Canela oferece implante contraceptivo e amplia investimentos com aquisição pelo SUS

Por Jonathan da Silva

A Prefeitura de Canela oferece gratuitamente o implante anticoncepcional subdérmico Implanon às usuárias da rede pública de saúde desde 2020 e, com a incorporação do método ao Sistema Único de Saúde (SUS) anunciada pelo Ministério da Saúde em julho de 2025, o município passará a receber os dispositivos pelo Governo Federal. De acordo com a administração canelense, a mudança permitirá redirecionar recursos próprios para outras áreas da saúde.

Em Canela, o implante subdérmico contraceptivo passou a ser ofertado após a definição de protocolo específico em 2020, como parte do fortalecimento da política de planejamento reprodutivo iniciada em 2018. Desde então, mais de 400 mulheres em idade reprodutiva receberam o método na rede pública municipal. Naquele primeiro ano, foram adquiridas 50 unidades do Implanon, com 49 aplicações realizadas. Nos anos seguintes, a Prefeitura ampliou a compra dos dispositivos com recursos próprios conforme a demanda registrada nas unidades de saúde.

Alcance do programa

Em 2025, cinco anos após o início da oferta, o município alcançou a marca de 449 mulheres atendidas com o implante subdérmico, sendo 106 aplicações somente no ano passado. Para este ano, a Secretaria Municipal de Saúde projeta a retirada ou troca de 142 implantes e estima que cerca de 100 usuárias mantenham o método contraceptivo.

Planejamento reprodutivo

O secretário de Saúde de Canela, Jean Spall, relata que o fortalecimento da política de planejamento reprodutivo teve como base a necessidade de ampliar a autonomia das mulheres e reduzir o número de gestações não planejadas. O titular da pasta lembra que dados da pesquisa Nascer no Brasil II, realizada entre 2021 e 2023, apontaram que até 40% das gestantes no país não haviam planejado a gravidez e que mulheres com até 19 anos representavam mais de 12% das parturientes.

Economia com a aquisição federal

Com a incorporação do Implanon ao rol de métodos contraceptivos oferecidos pelo SUS, anunciada em julho do ano passado, os implantes passarão a ser adquiridos pelo Governo Federal. Na rede privada, o dispositivo pode custar até R$ 4 mil. Na aquisição pública municipal, cada unidade tem custo de R$ 482,00. Jean Spall afirma que a mudança permitirá redirecionar recursos. “Isso representa um avanço importante para a sustentabilidade da política pública de planejamento familiar, permitindo a ampliação do acesso ao método e a garantia dos direitos reprodutivos, além de fortalecer as ações de saúde da mulher no município, reforçando o compromisso da gestão com práticas baseadas em evidências e equidade”, aponta o secretário.

Próximos passos

O município aguarda o envio de uma nova remessa de implantes subdérmicos contraceptivos pelo Ministério da Saúde, assim como a realização de capacitações para os profissionais locais responsáveis pela inserção do material nas usuárias da rede pública.
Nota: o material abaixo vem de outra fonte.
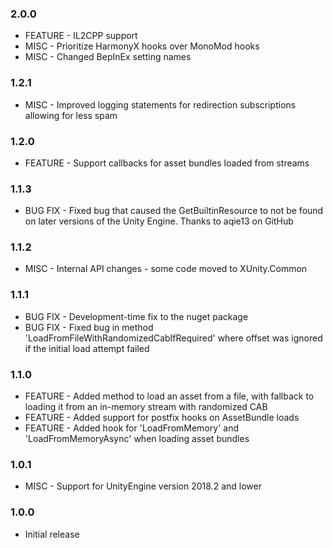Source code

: ﻿### 2.0.0
 * FEATURE - IL2CPP support
 * MISC - Prioritize HarmonyX hooks over MonoMod hooks
 * MISC - Changed BepInEx setting names

### 1.2.1
 * MISC - Improved logging statements for redirection subscriptions allowing for less spam

### 1.2.0
 * FEATURE - Support callbacks for asset bundles loaded from streams

### 1.1.3
 * BUG FIX - Fixed bug that caused the GetBuiltinResource to not be found on later versions of the Unity Engine. Thanks to aqie13 on GitHub

### 1.1.2
 * MISC - Internal API changes - some code moved to XUnity.Common

### 1.1.1
 * BUG FIX - Development-time fix to the nuget package
 * BUG FIX - Fixed bug in method 'LoadFromFileWithRandomizedCabIfRequired' where offset was ignored if the initial load attempt failed

### 1.1.0
 * FEATURE - Added method to load an asset from a file, with fallback to loading it from an in-memory stream with randomized CAB
 * FEATURE - Added support for postfix hooks on AssetBundle loads
 * FEATURE - Added hook for 'LoadFromMemory' and 'LoadFromMemoryAsync' when loading asset bundles

### 1.0.1
 * MISC - Support for UnityEngine version 2018.2 and lower

### 1.0.0
 * Initial release
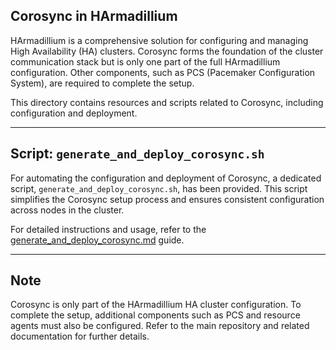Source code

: ## Corosync in HArmadillium

HArmadillium is a comprehensive solution for configuring and managing High Availability (HA) clusters. Corosync forms the foundation of the cluster communication stack but is only one part of the full HArmadillium configuration. Other components, such as PCS (Pacemaker Configuration System), are required to complete the setup.

This directory contains resources and scripts related to Corosync, including configuration and deployment.

---

## Script: `generate_and_deploy_corosync.sh`

For automating the configuration and deployment of Corosync, a dedicated script, `generate_and_deploy_corosync.sh`, has been provided. This script simplifies the Corosync setup process and ensures consistent configuration across nodes in the cluster.

For detailed instructions and usage, refer to the [generate_and_deploy_corosync.md](https://github.com/universalbit-dev/HArmadillium/blob/main/corosync/generate_and_deploy_corosync.md) guide.

---

## Note

Corosync is only part of the HArmadillium HA cluster configuration. To complete the setup, additional components such as PCS and resource agents must also be configured. Refer to the main repository and related documentation for further details.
Métodos contraceptivos disponíveis no SUS

O Implanon apresenta taxa de falha estimada em cerca de 0,05%, com duração de até três anos e retorno rápido da fertilidade após a retirada. Além do implante subdérmico, o SUS disponibiliza preservativos feminino e masculino, DIU de cobre, anticoncepcional oral combinado, pílula oral de progestagênio, injeções hormonais mensal e trimestral, laqueadura e vasectomia. A definição do método é feita entre a paciente e o profissional de saúde, e a orientação é que as interessadas procurem uma Unidade Básica de Saúde para obter informações sobre as opções disponíveis.